<<<<

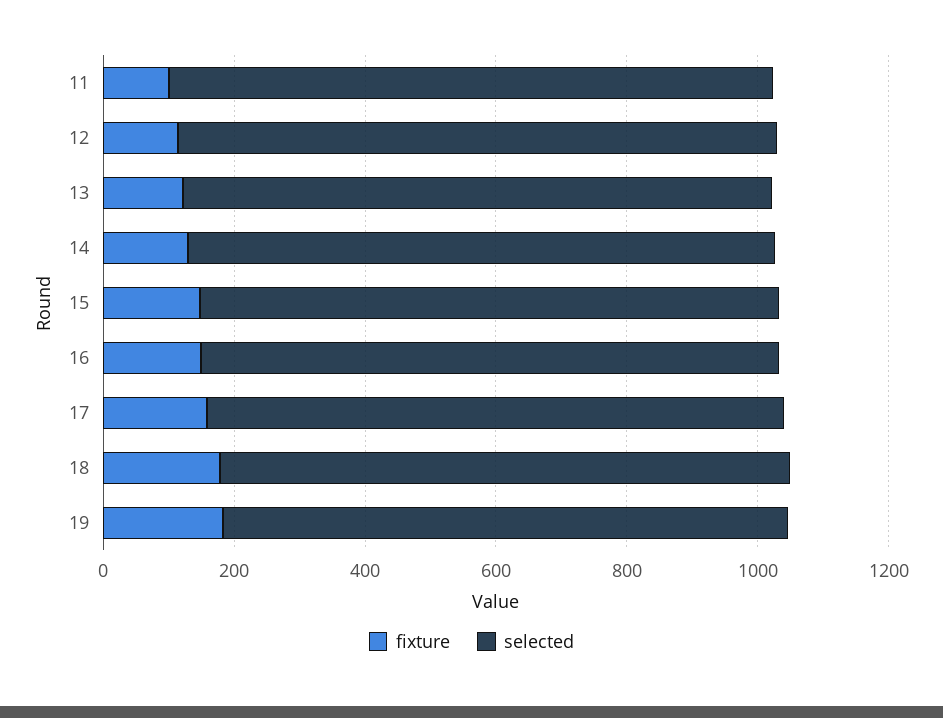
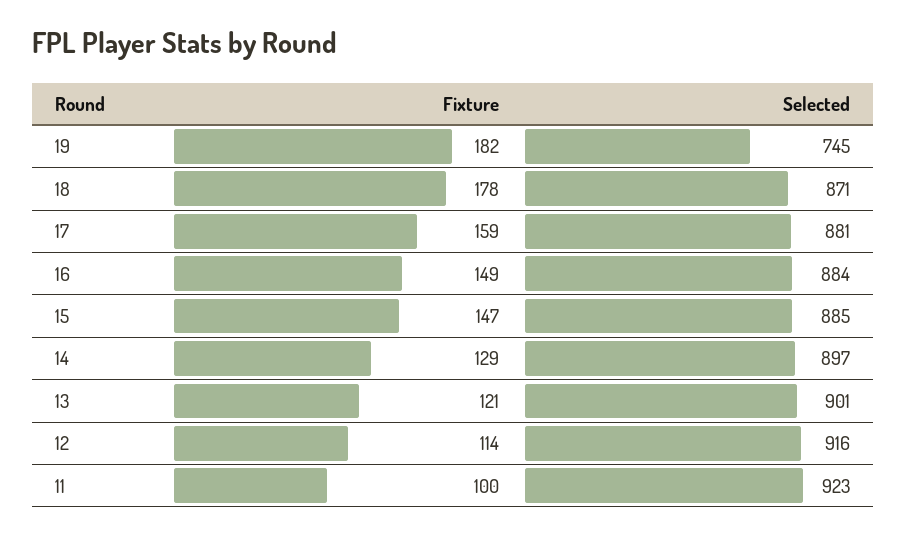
  {
    "fixture": {
      "11": 100,
      "12": 114,
      "13": 121,
      "14": 129,
      "15": 147,
      "16": 149,
      "17": 159,
      "18": 178,
      "19": 182
    },
    "selected": {
      "11": 923,
      "12": 916,
      "13": 901,
      "14": 897,
      "15": 885,
      "16": 884,
      "17": 881,
      "18": 871,
-     "19": 850
+     "19": 745
    }
  }

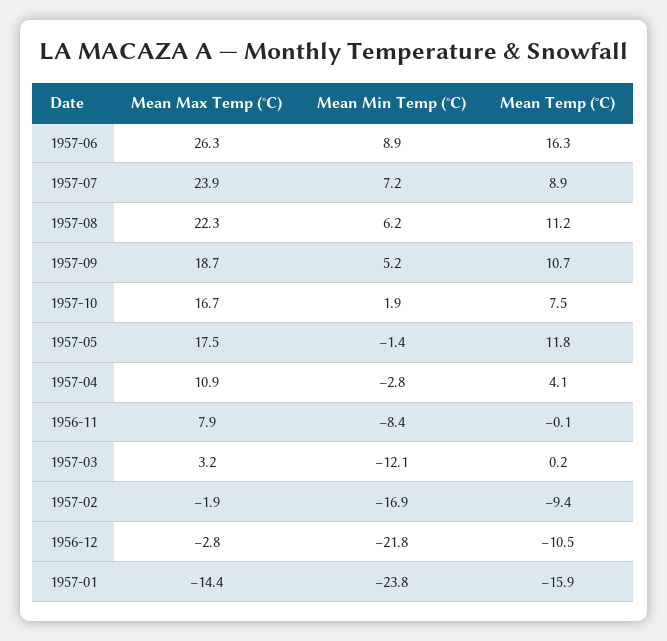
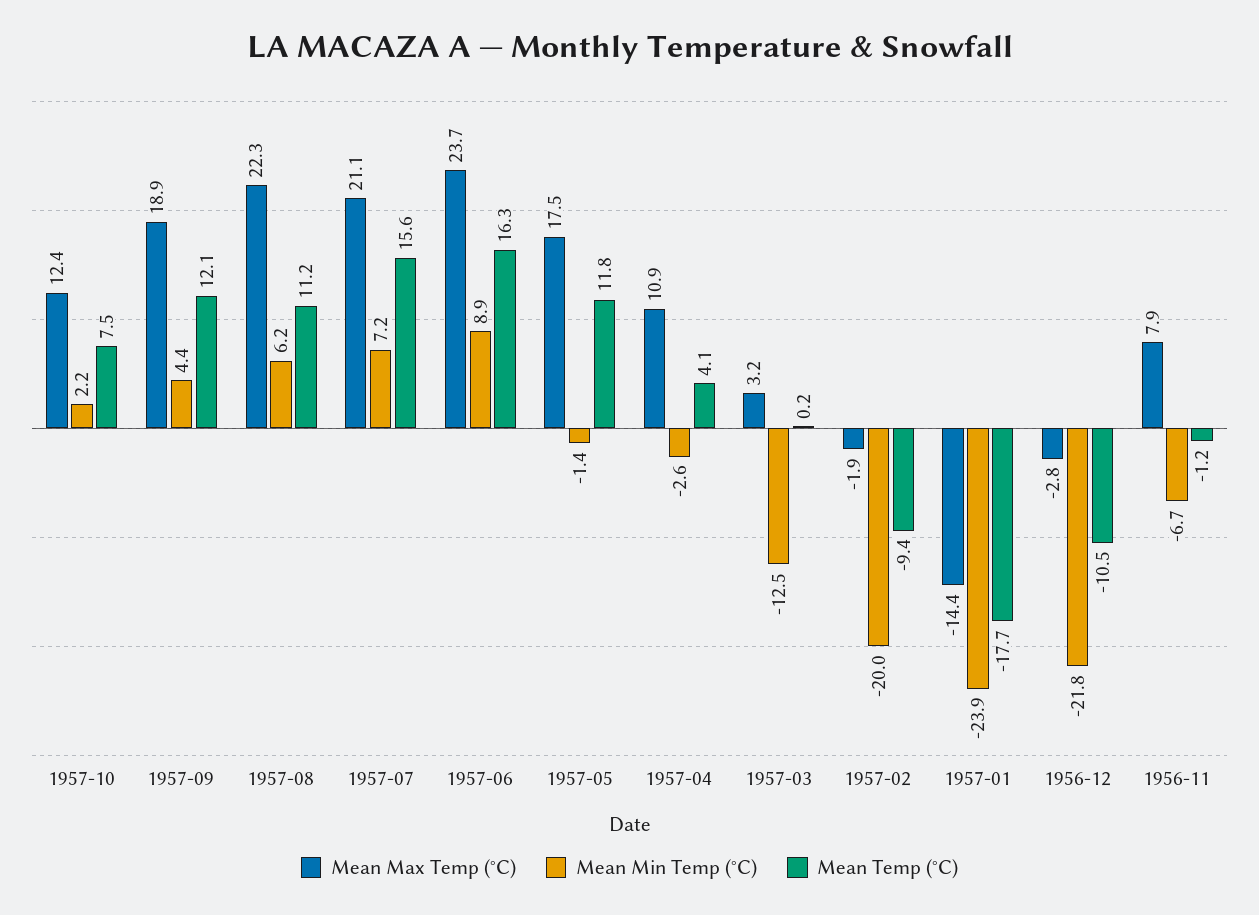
  {
    "Mean Max Temp (°C)": {
-     "1957-06": 26.3,
+     "1957-06": 23.7,
-     "1957-07": 23.9,
+     "1957-07": 21.1,
      "1957-08": 22.3,
-     "1957-09": 18.7,
+     "1957-09": 18.9,
-     "1957-10": 16.7,
+     "1957-10": 12.4,
      "1957-05": 17.5,
      "1957-04": 10.9,
      "1956-11": 7.9,
      "1957-03": 3.2,
      "1957-02": -1.9,
      "1956-12": -2.8,
      "1957-01": -14.4
    },
    "Mean Min Temp (°C)": {
      "1957-06": 8.9,
      "1957-07": 7.2,
      "1957-08": 6.2,
-     "1957-09": 5.2,
+     "1957-09": 4.4,
-     "1957-10": 1.9,
+     "1957-10": 2.2,
      "1957-05": -1.4,
-     "1957-04": -2.8,
+     "1957-04": -2.6,
-     "1956-11": -8.4,
+     "1956-11": -6.7,
-     "1957-03": -12.1,
+     "1957-03": -12.5,
-     "1957-02": -16.9,
+     "1957-02": -20,
      "1956-12": -21.8,
-     "1957-01": -23.8
+     "1957-01": -23.9
    },
    "Mean Temp (°C)": {
      "1957-06": 16.3,
-     "1957-07": 8.9,
+     "1957-07": 15.6,
      "1957-08": 11.2,
-     "1957-09": 10.7,
+     "1957-09": 12.1,
      "1957-10": 7.5,
      "1957-05": 11.8,
      "1957-04": 4.1,
-     "1956-11": -0.1,
+     "1956-11": -1.2,
      "1957-03": 0.2,
      "1957-02": -9.4,
      "1956-12": -10.5,
-     "1957-01": -15.9
+     "1957-01": -17.7
    }
  }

>>>>

◆ **Task to carry out**
Copy out each line in the preceding records that contains "Mean".

◆ **Response**
    "Mean Max Temp (°C)": {
    "Mean Min Temp (°C)": {
    "Mean Temp (°C)": {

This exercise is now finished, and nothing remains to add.